Yesterday I wrote about winning 1-0 and some of the limits in the Play Index in searching for such games (such as the 1954 limit.) Loyal reader DavidRF pointed out the Situational Reports tool on the site, something I am embarrassed to admit I never knew about before.
What a cool toy! The first thing I did was figure out how the margin of victory has broken down since 1900. (A quick reminder that below where I talk about 1-run margins of victory, I'm not referring to only 1-0 games like yesterday but rather all games with a 1-run differential.)
Here are the percentages of games won by a particular number of runs since 1900:
As you can see, for most of baseball history, 1-run victories have been the most common. That's not too surprising--given that both teams start with zero runs and one run is the smallest margin that can decide a game, it makes sense that it is the most common outcome. I'm curious to see what type of 1-run margin is the most common but I'd assume it's probably 2-1 or 3-2. (I'll post that tomorrow, OK?) There have been just a few times when all victories of 5 runs or more were more frequent than 1-run wins: in the early 1900s, some of the 1930s, 1948, and, ho hum, the Steroids Era. I think we're beating a dead horse on that one, but suffice it to say--scoring lots of runs leads to big wins sometimes.
In some periods, run-scoring was so low that 2-run victories actually became more frequent than all wins of 5 or more runs.
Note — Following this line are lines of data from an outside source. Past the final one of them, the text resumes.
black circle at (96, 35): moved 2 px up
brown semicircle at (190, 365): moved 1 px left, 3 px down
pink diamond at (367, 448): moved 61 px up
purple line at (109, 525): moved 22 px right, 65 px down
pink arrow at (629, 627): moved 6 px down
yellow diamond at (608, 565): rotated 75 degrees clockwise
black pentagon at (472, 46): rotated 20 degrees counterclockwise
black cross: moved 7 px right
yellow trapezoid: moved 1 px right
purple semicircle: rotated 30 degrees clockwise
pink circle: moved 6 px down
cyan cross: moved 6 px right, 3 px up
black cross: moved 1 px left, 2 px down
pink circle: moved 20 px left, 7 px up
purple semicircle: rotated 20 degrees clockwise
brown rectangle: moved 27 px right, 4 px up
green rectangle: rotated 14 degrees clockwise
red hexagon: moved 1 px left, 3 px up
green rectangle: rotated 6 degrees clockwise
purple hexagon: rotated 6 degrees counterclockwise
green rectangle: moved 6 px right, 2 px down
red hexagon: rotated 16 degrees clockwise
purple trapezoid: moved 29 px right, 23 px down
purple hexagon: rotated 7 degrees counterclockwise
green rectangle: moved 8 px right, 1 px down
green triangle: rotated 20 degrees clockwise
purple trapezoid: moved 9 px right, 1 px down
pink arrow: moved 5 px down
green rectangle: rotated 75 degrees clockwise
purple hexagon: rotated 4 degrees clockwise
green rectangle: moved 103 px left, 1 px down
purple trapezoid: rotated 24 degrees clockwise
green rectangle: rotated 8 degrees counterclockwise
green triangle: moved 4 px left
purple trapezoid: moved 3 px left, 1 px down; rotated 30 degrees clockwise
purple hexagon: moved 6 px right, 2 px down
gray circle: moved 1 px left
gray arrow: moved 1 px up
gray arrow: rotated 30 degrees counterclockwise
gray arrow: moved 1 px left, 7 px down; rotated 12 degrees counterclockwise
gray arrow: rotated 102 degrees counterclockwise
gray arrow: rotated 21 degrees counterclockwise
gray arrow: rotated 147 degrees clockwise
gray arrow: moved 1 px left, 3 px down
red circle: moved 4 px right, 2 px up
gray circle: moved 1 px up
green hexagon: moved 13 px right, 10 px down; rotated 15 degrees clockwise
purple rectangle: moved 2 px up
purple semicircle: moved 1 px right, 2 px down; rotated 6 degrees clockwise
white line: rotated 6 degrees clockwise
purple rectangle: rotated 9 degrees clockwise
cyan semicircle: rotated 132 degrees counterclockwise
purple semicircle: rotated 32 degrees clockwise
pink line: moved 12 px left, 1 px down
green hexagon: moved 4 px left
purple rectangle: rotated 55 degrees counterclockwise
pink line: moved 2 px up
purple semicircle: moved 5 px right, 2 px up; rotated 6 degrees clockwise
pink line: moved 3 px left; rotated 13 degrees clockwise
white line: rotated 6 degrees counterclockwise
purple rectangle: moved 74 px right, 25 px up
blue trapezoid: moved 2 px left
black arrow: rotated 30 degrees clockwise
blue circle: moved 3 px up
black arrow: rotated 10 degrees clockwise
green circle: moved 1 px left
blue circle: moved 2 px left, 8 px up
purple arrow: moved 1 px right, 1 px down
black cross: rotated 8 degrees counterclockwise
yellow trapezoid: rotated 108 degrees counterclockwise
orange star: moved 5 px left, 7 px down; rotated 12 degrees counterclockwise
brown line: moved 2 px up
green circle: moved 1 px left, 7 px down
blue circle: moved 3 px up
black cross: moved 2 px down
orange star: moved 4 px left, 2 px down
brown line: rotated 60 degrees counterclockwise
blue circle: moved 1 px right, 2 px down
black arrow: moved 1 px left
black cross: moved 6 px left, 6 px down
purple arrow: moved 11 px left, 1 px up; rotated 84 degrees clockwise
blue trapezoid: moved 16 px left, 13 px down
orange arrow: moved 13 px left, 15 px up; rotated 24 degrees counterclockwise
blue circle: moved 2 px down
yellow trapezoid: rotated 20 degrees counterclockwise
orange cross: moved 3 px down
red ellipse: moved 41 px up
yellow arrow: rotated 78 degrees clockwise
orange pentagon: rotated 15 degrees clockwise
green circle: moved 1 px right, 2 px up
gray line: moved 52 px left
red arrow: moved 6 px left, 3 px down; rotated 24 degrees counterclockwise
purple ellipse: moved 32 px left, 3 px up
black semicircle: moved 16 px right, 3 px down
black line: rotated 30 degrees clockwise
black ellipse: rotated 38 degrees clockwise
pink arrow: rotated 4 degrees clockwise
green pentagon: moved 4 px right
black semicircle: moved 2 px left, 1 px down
That happened in 1917 and 1968. The low overall scoring in 1968 caused the mound to be lowered, giving batters a little assistance against pitchers.
I find it interesting how consistent 2, 3, and 4-run victories have been. For the last 100+years, you can bank on the fact that 4-run victories would comprise 11 percent of all games, plus or minus a small fraction. Three-run games have been nailed at 15% and 2-run games have been fairly consistent around 18%. I did not show the broken-out data above, but victories of exactly 5 runs have been very consistent at 8-9% and 6-run wins have been right at 6%. I would imagine that even larger wins show more variation due to being increasingly rare events.